WHAT TO WORK ON
Wherever "pixels" appears in a line of the listing, report that line.

#### MATERIAL SHOWN

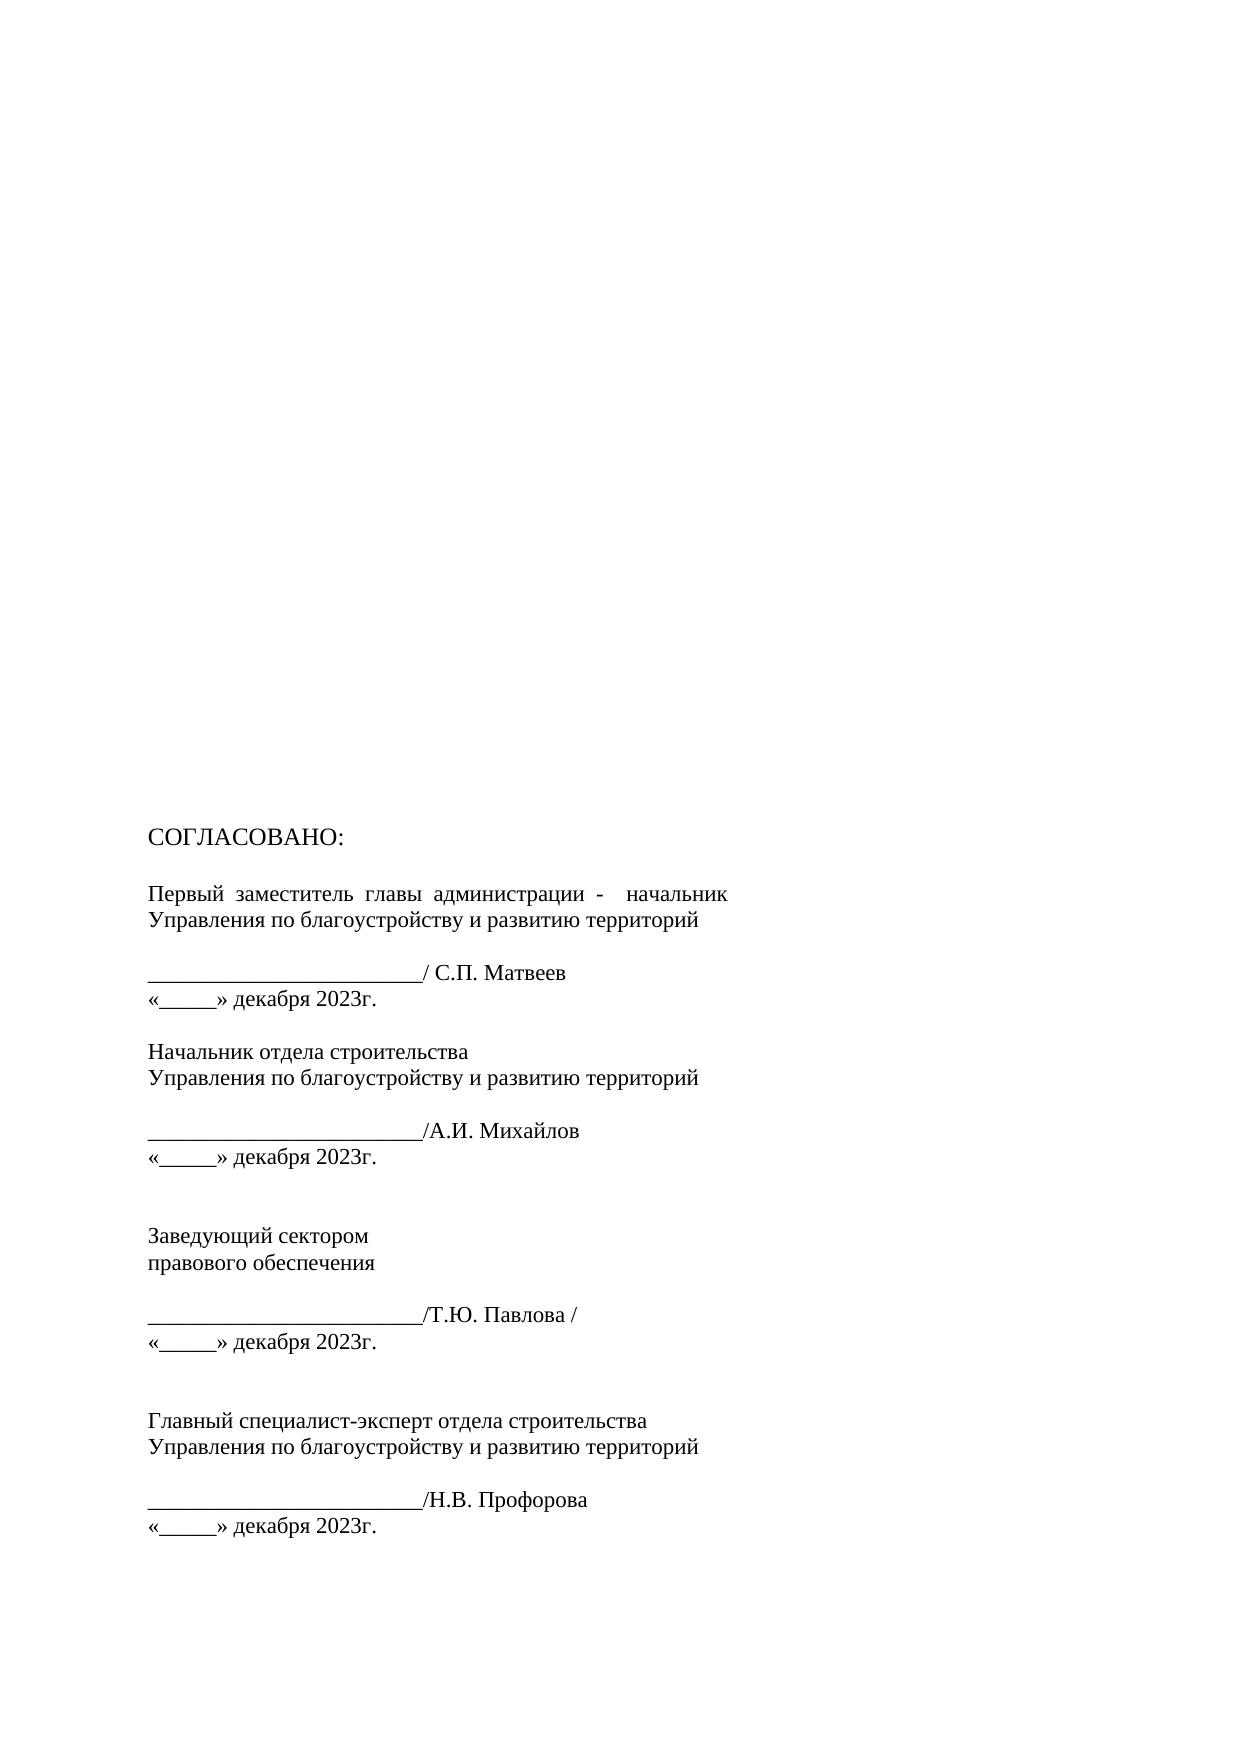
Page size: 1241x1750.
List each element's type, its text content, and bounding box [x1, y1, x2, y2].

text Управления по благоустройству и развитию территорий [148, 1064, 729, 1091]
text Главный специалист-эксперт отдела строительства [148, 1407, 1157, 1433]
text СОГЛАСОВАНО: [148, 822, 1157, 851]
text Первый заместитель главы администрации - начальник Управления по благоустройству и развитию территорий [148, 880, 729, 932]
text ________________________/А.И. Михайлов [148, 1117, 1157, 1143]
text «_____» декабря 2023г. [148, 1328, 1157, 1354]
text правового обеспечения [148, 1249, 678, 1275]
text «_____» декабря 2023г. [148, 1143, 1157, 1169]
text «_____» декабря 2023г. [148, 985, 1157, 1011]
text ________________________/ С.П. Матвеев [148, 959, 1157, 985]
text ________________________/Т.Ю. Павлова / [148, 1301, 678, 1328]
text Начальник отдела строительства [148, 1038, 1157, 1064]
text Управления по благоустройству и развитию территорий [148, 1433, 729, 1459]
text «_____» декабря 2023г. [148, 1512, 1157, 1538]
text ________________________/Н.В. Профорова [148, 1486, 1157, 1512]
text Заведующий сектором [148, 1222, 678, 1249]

########
#### MATERIAL SHOWN

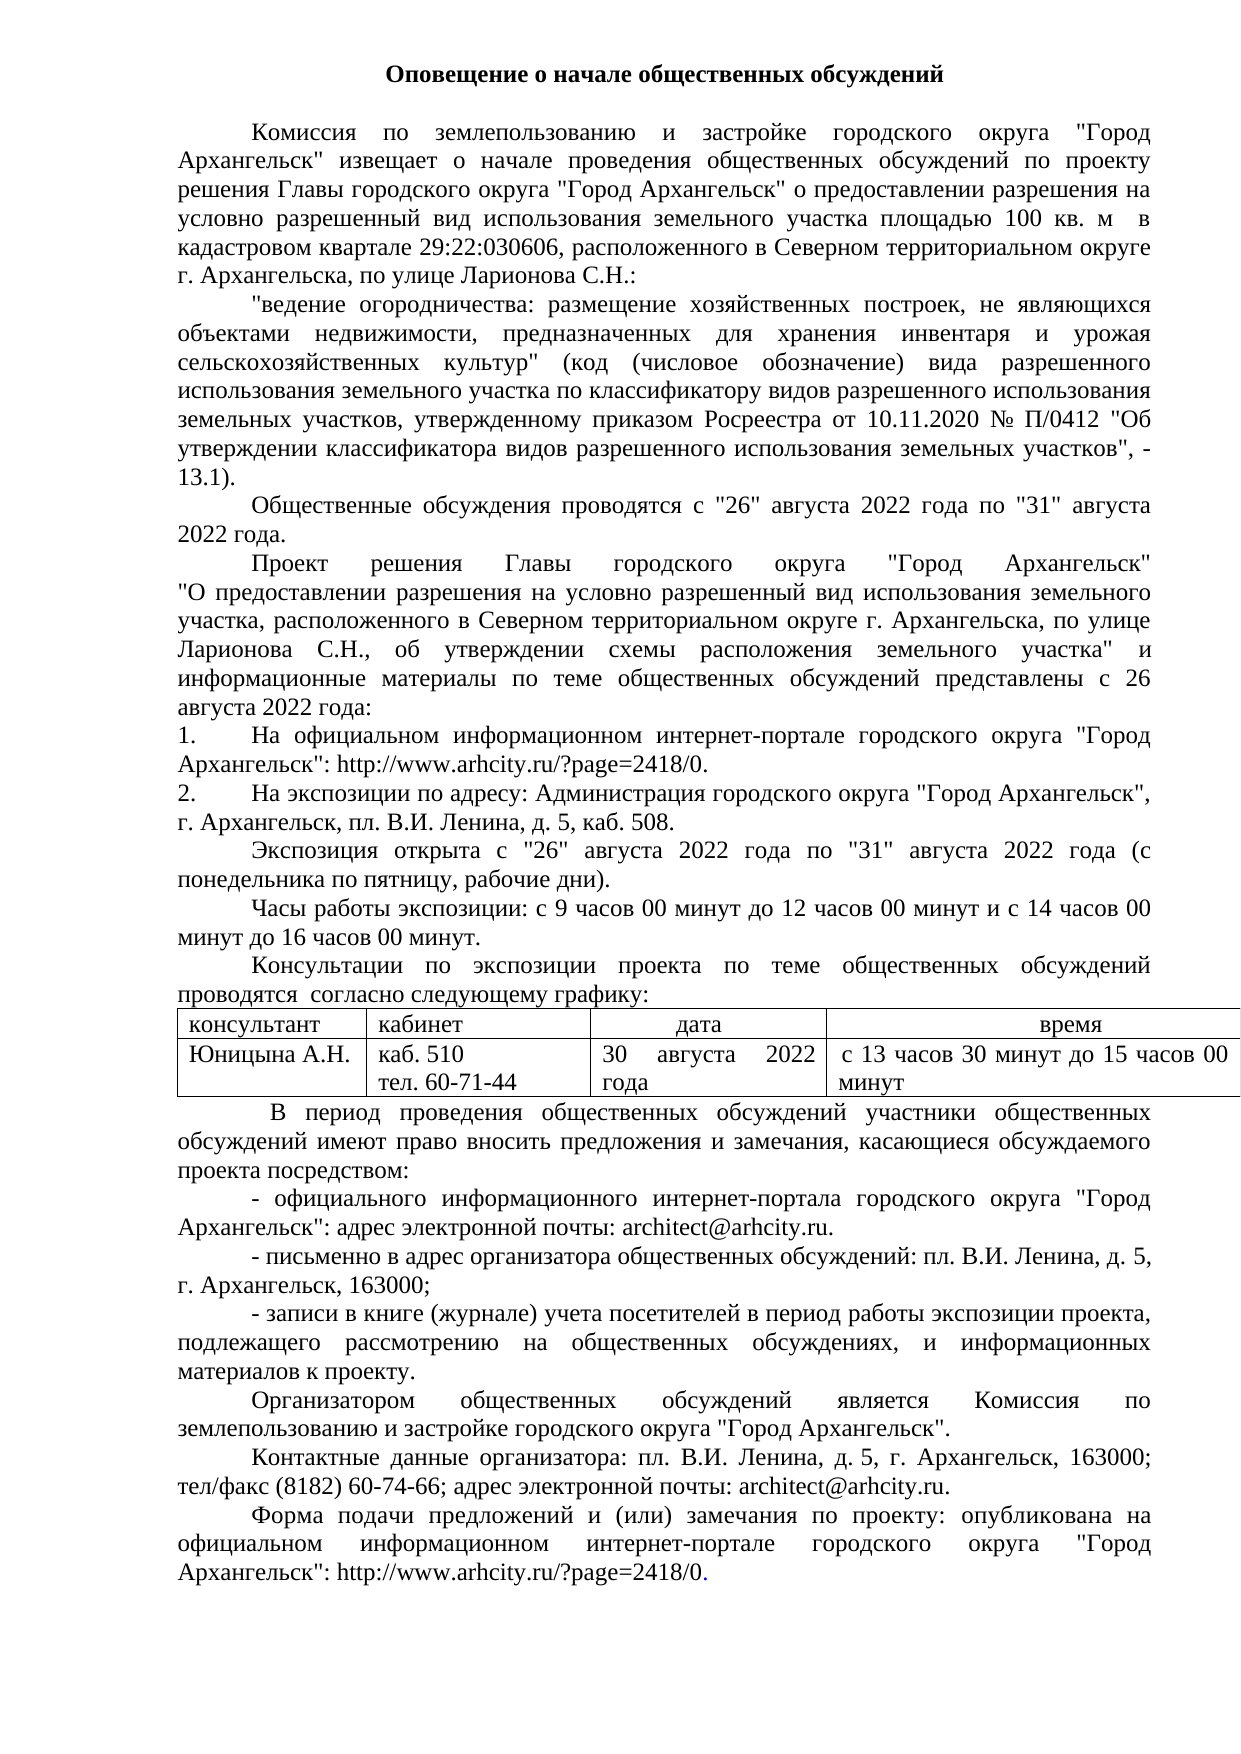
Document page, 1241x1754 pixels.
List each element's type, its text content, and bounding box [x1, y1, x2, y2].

########
#### MATERIAL SHOWN

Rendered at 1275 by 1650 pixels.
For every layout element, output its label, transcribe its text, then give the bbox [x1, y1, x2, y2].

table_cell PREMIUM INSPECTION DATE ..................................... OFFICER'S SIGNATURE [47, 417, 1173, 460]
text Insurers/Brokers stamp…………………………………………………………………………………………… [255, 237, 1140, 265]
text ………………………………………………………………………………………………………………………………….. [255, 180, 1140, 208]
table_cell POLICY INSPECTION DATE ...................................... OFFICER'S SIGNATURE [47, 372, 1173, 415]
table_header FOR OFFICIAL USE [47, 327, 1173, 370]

########

RESULT OF THE EXERCISE
Document page, 1241x1754 pixels.
Rendered at 1275 by 1650 pixels.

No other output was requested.